Bu gün sizlere tanıtacağım BOWMORE Surf ise her ne kadar kutu üzerinde belirtilmemiş olsa da 12 yıllık bir malt. Bardağınıza burnunuzu götürdüğünüzde ilk gelen koku Turba (Peat) kokusudur. Arpanın islenmesi sırasında bolca kullanılan Turba kömürü bu noktada kendini gösteriyor bizlere. Ardından gelen deniz ve yosun kokuları da damıtım evinin deniz kıyısında bulunmasının nimetlerinden. Her zaman ki gibi kadehinize bir miktar su ilave ettiğinizde ise yavaş yavaş uysallaşacak ve sherry fıçılarından gelen tatlı aromalar ortaya çıkmaya başlayacaktır. İlk yudumda ise damağınıza daha yumuşak hafif tuzlu ama hemen ardından bir tatlı aroma yayılacaktır. Yudumunuzu boğazınıza yuvarladıktan sonra ise damağınızda hafif alkollü ama tatlı bir aroma kalacaktır. BOWMORE genel olarak çok dengeli bir yapıya sahiptir dostlar. Sizi hiçbir şekilde hayal kırıklığına uğratmaz. Bu özelliği ile de diğer Islay viskilerinden ayrılmakta zaten. Aynı sebepten dolayı da güzel bir yemek sonrası Malt'ıdır.

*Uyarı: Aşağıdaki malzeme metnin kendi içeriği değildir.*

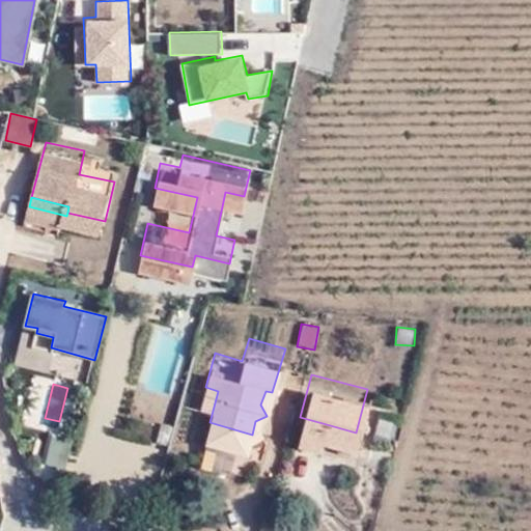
[(318,436),(323,423),(300,417),(296,430),(318,436)]
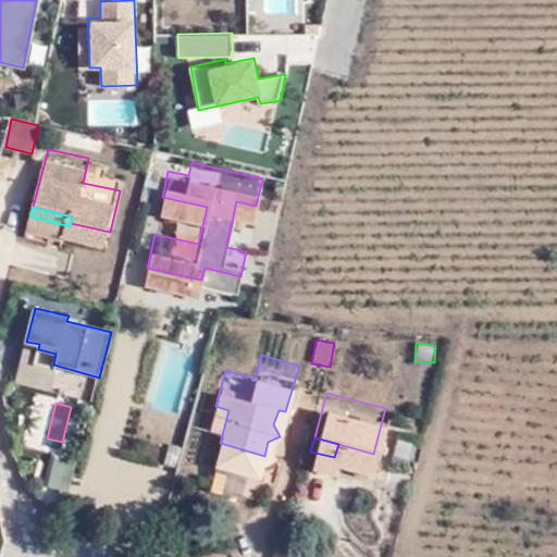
[(67,495),(78,460),(57,454),(46,489),(67,495)]
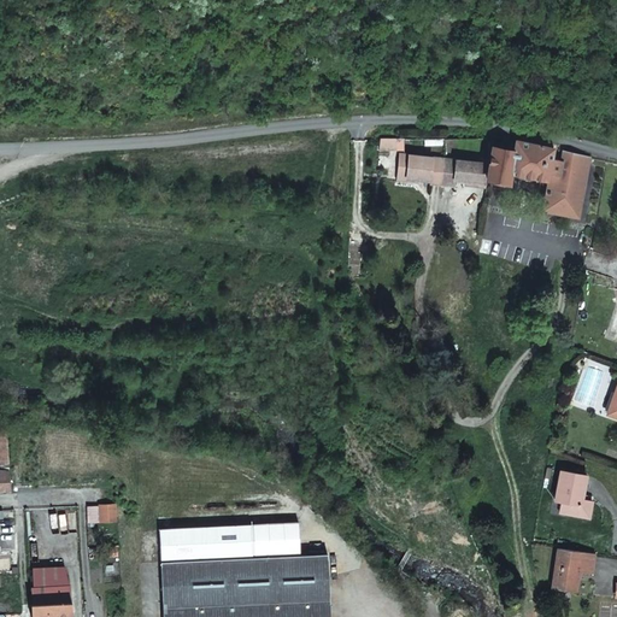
[(401,150),(401,137),(381,136),(380,148),(401,150)]
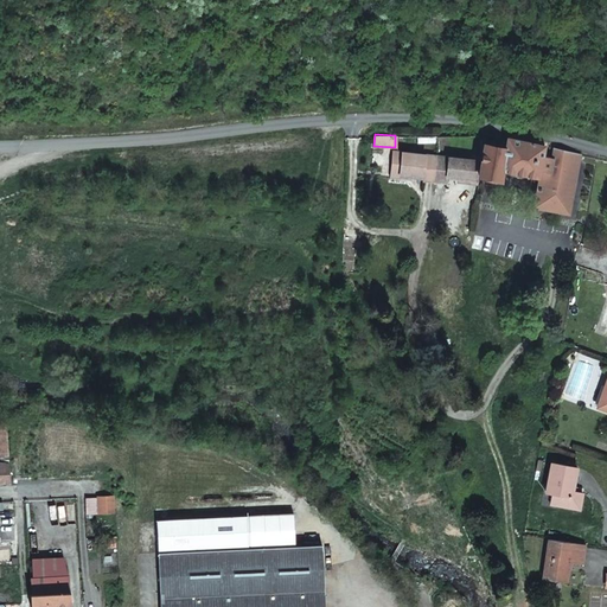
[(486,145),(483,160),(480,173),(500,178),(503,167),(538,176),(543,155),(545,146),(538,144),(509,138),(505,149),(486,145)]
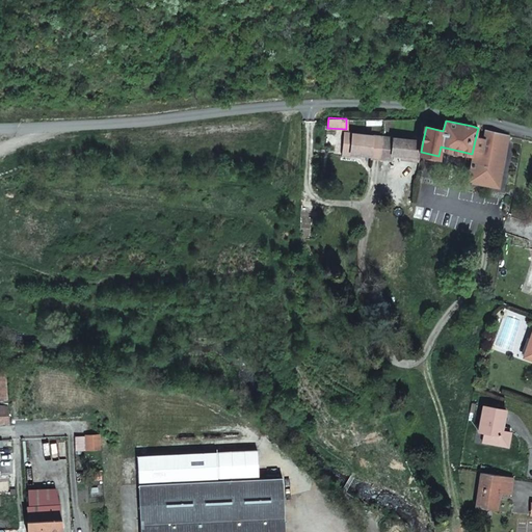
[(484,138),(476,136),(472,154),(467,179),(497,186),(508,134),(486,129),(484,138)]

Gelelim ikinci Adalı Vahşi'ye.... CAOL ILA... Bu markayı ilk duyduğumda ne menem bir şeydir, nasıl okunur, nasıl telaffuz edilir diye düşündüğümü hatırlıyorum dostlarım. Tabii işin içine girince aslında GEALIC (klasik İskoç'ça) dilinde Caol Ila kelimesinin, ingilizce de Sound Of Islay manasına geldiğini ve ilk kurulduğu yıllarda bu isimle üretim yaptığını öğrendim. 1846 yılında kurulmuş olan CAOL ILA damıtım evi Islay adasının kuzey doğusunda bulunan Jura Adası boğazında bulunmakta. Aslında light bir Islay Maltı olmasına rağmen bir çok içki yazarının yüksek not verdiği bir Malt. 
Sizlere tanıtacağım CAOL ILA'nın 12 yıllık versiyonu. Bunun dışında 18 Y.O, Cask Strength ve Disttiller Edition versiyonları bulunmakta. Kadehinize doldurduğunuzda ilk dikkatinizi çeken açık rengi olacaktır Caol Ila'nın. Su ilavesi yapmadan kokladığınızda öncelikle alkol burnunuzu yakacak ardından is ve deniz kokuları gelecektir burnunuza. Soğuk su ilavesi yaptığınızda - ki bunu 1/2 oranında yapmanızı tavsiye ediyorum - deniz kokusu is kokusunu bastıracaktır. Ancak yine tavsiyem içerken dikkatli olunmasıdır. Çünkü gövdeli olmayan bir viski Caol Ila ve 43 derece alkol damakta baskın bir tat bırakıyor. Her ne kadar ardından Turba ve biberimsi tatlar algılansa da dilinizde alkolün iğneleri uzun süre çalışmaya devam ediyor. Caol Ila dengeli bir Malt olmasına rağmen light bir Islay viskisi. Garip bir çelişki ama bence akılda kalmasını da bu özelliği sağlıyor Caol Ila'nın. Güzel bir yemeğe mideyi hazırlamak için içilebilecek bir Malt. Bu arada Johnnie Walker ve Black Bottle viskilerine isli tatlarını verenin de Caol Ila olduğunu belirtmeden bitirmeyelim mevzuyu...
Evet sevgili Viski Dostları şimdilik bu kadar. Ancak Yılbaşı öncesi sizlere Adadan uzaklaşıp   Yeni Yılı karşılarken günün anlam ve önemine uygun Viski tavsiyelerim olacak. Eeee bu kadar ara verdikten sonra, arayı kapatmak lazım haliyle... Şimdilik hepinize mutlu ve keyifli günler diliyorum. Sevgilerimle.

26 Temmuz 2013 Cuma

Döndümmm... Haydi Malt Dünyasına akıyoruz...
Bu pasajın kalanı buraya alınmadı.